## Recorded information
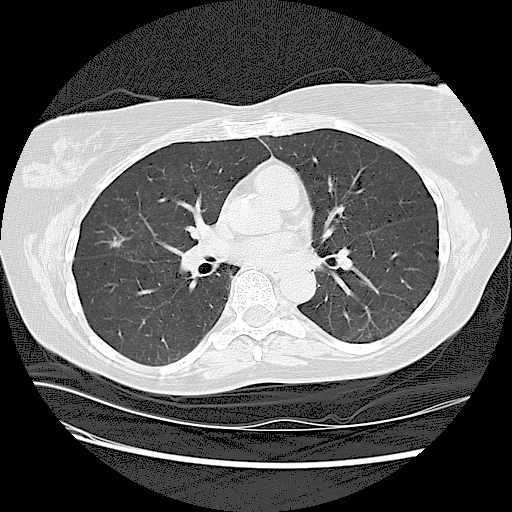
Low-dose screening chest CT, one axial slice. Position 62 of 125 along the scan axis. Lung window (W 1500 / L -600 HU). 2.5 mm slice thickness. 512 × 512 image matrix, field of view 360 × 360 mm.
Outlined on this slice (expert manual segmentation):
- lesion 1 (tumor, upper lobe of right lung): bounding box (x1, y1, x2, y2) in pixels: (107, 228, 127, 247)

## Goal of the exercise
Everything in the data except the pictures needs to be written out exactly.

## Reply to the task
Low-dose screening chest CT, one axial slice. Position 62 of 125 along the scan axis. Lung window (W 1500 / L -600 HU). 2.5 mm slice thickness. 512 × 512 image matrix, field of view 360 × 360 mm.
Outlined on this slice (expert manual segmentation):
- lesion 1 (tumor, upper lobe of right lung): bounding box (x1, y1, x2, y2) in pixels: (107, 228, 127, 247)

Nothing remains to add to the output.